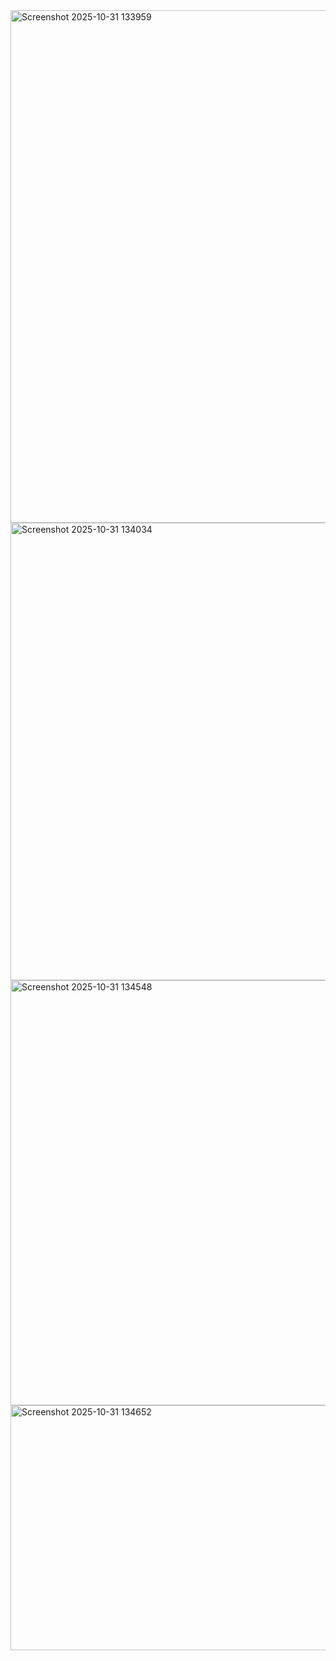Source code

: <img width="1376" height="820" alt="Screenshot 2025-10-31 133959" src="https://github.com/user-attachments/assets/b861402e-14a2-46b1-a6dd-9bb642028f2b" />
<img width="1380" height="732" alt="Screenshot 2025-10-31 134034" src="https://github.com/user-attachments/assets/68cb3d9c-8263-4dfa-b786-59bc56b1a0d3" />
<img width="1394" height="680" alt="Screenshot 2025-10-31 134548" src="https://github.com/user-attachments/assets/f8e97300-8cb4-4ec2-b1b4-93b18bf49c45" />
<img width="1343" height="392" alt="Screenshot 2025-10-31 134652" src="https://github.com/user-attachments/assets/4cf9673e-2636-4648-a08c-a622d9d4cb44" />
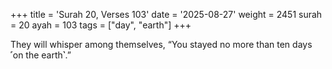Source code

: +++
title = 'Surah 20, Verses 103'
date = '2025-08-27'
weight = 2451
surah = 20
ayah = 103
tags = ["day", "earth"]
+++

They will whisper among themselves, “You stayed no more than ten days ˹on the earth˺.”
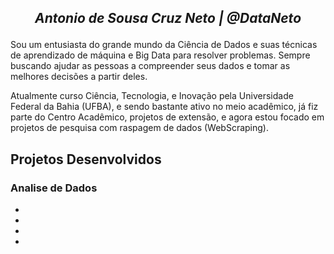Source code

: ## <p align="center">*Antonio de Sousa Cruz Neto | @DataNeto* </p>

  Sou um entusiasta do grande mundo da Ciência de Dados e suas técnicas de aprendizado de máquina e Big Data para resolver problemas. Sempre buscando ajudar as pessoas a compreender seus dados e tomar as melhores decisões a partir deles.

Atualmente curso Ciência, Tecnologia, e Inovação pela Universidade Federal da Bahia (UFBA), e sendo bastante ativo no meio acadêmico, já fiz parte do Centro Acadêmico, projetos de extensão, e agora estou focado em projetos de pesquisa com raspagem de dados (WebScraping).

## Projetos Desenvolvidos
### Analise de Dados

*
*
*
*
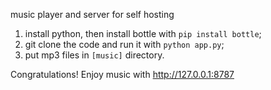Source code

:music player and server for self hosting

1. install python, then install bottle with `pip install bottle`;
2. git clone the code and run it with `python app.py`;
3. put mp3 files in `[music]` directory.

Congratulations! Enjoy music with http://127.0.0.1:8787
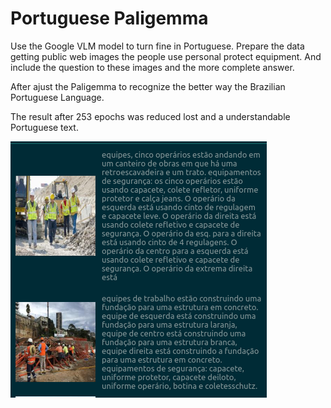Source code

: # Portuguese Paligemma
Use the Google VLM model to turn fine in Portuguese. 
Prepare the data getting public web images the people use personal protect equipment. And include the question to these images and the more complete answer.

After ajust the Paligemma to recognize the better way the Brazilian Portuguese Language. 

The result after 253 epochs was reduced lost and a understandable Portuguese text.

[![Test prediction](imgs_mk/result.png)](https://www.linkedin.com/in/maloi/)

· · · ·

• **ACTIVITY**
Once you reach the line that holds "# Portuguese Paligemma", print it and every line after it through the end of the records, word for word.

• **REPLY**
: # Portuguese Paligemma
Use the Google VLM model to turn fine in Portuguese. 
Prepare the data getting public web images the people use personal protect equipment. And include the question to these images and the more complete answer.

After ajust the Paligemma to recognize the better way the Brazilian Portuguese Language. 

The result after 253 epochs was reduced lost and a understandable Portuguese text.

[![Test prediction](imgs_mk/result.png)](https://www.linkedin.com/in/maloi/)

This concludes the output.